Of course there are elements of truth in some of the lamentations that constantly echo across our public sphere. But as a frenzied lump they make little sense. One of the advantages of being a “minute to midnight” on the environment, for instance, is that the 24 hours we have left of the NHS will be more than enough.
The problem with all this is that the hysteria — whilst ephemerally useful for politicians and activists — shrouds and confuses, rather than highlights and clarifies, our real problems. It is a substitute for action: the 21st Century equivalent of walking around Soho in a sandwich board saying The End is Nigh. Impotent but loud, it reduces us all to the apparently named Steve Bray.
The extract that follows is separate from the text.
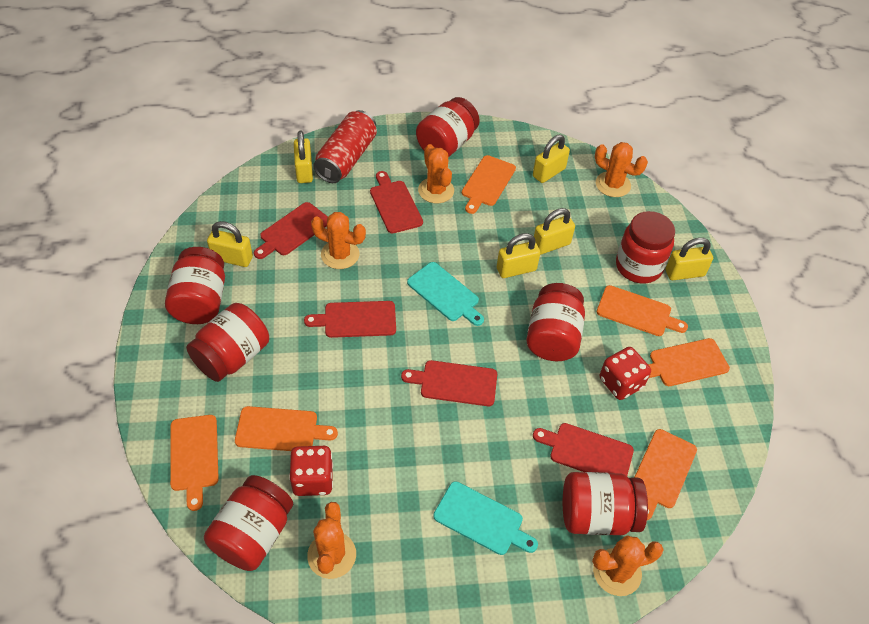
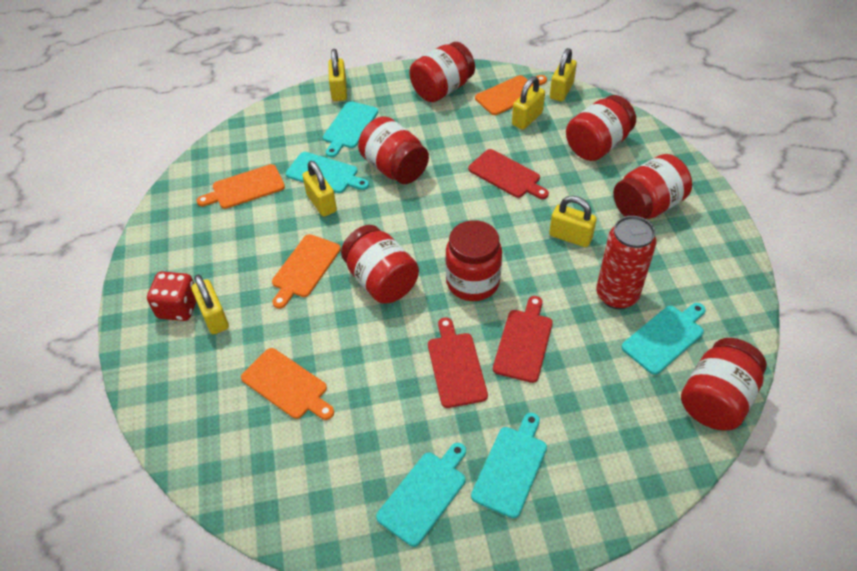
orange cactus: [307,502,356,579] [311,212,366,269] [418,144,454,203] [592,535,664,596] [595,142,648,197] = 5 -> none = 0
orange cutting board: [170,415,219,511] [235,406,338,451] [462,155,516,214] [597,285,688,336] [634,429,697,520] [648,338,730,386] = 6 -> [197,164,285,209] [241,348,334,420] [272,234,341,309] [475,75,547,115] = 4
red cutting board: [254,202,328,259] [304,301,396,338] [370,171,423,234] [401,360,497,406] [533,423,634,476] = 5 -> [428,317,488,408] [468,149,549,199] [493,296,553,383] = 3
red dice: [289,446,333,496] [600,347,651,400] = 2 -> [147,272,197,321] = 1
turquoise cutting board: [407,262,484,326] [433,481,538,555] = 2 -> [286,152,369,193] [323,101,378,157] [376,443,466,547] [471,413,547,519] [622,303,706,375] = 5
This beast is a child of the rapacious demands of the modern news cycle and Twitter discourse. Both must be fed — and constantly. When a broadcast journalist is not on camera, they are online: speculating, pontificating, stirring the pot. Politicians and their teams are similarly absorbed: profile-boosting, sledging, tweaking the narrative. Saying things they know to be untrue — but so what? Serious politics requires consideration, wisdom even; manufacturing hysteria is, bluntly, a lot easier. But also a lot more dangerous.
Journalists and politicians might be initiators of this madness, but they are victims of it, too. They, along with the rest of us, sit like spectators in Roman amphitheatres, guzzling booze and baying for blood — caught in a world which encourages anger and catastrophisation to keep the wheels of its consciousness spinning.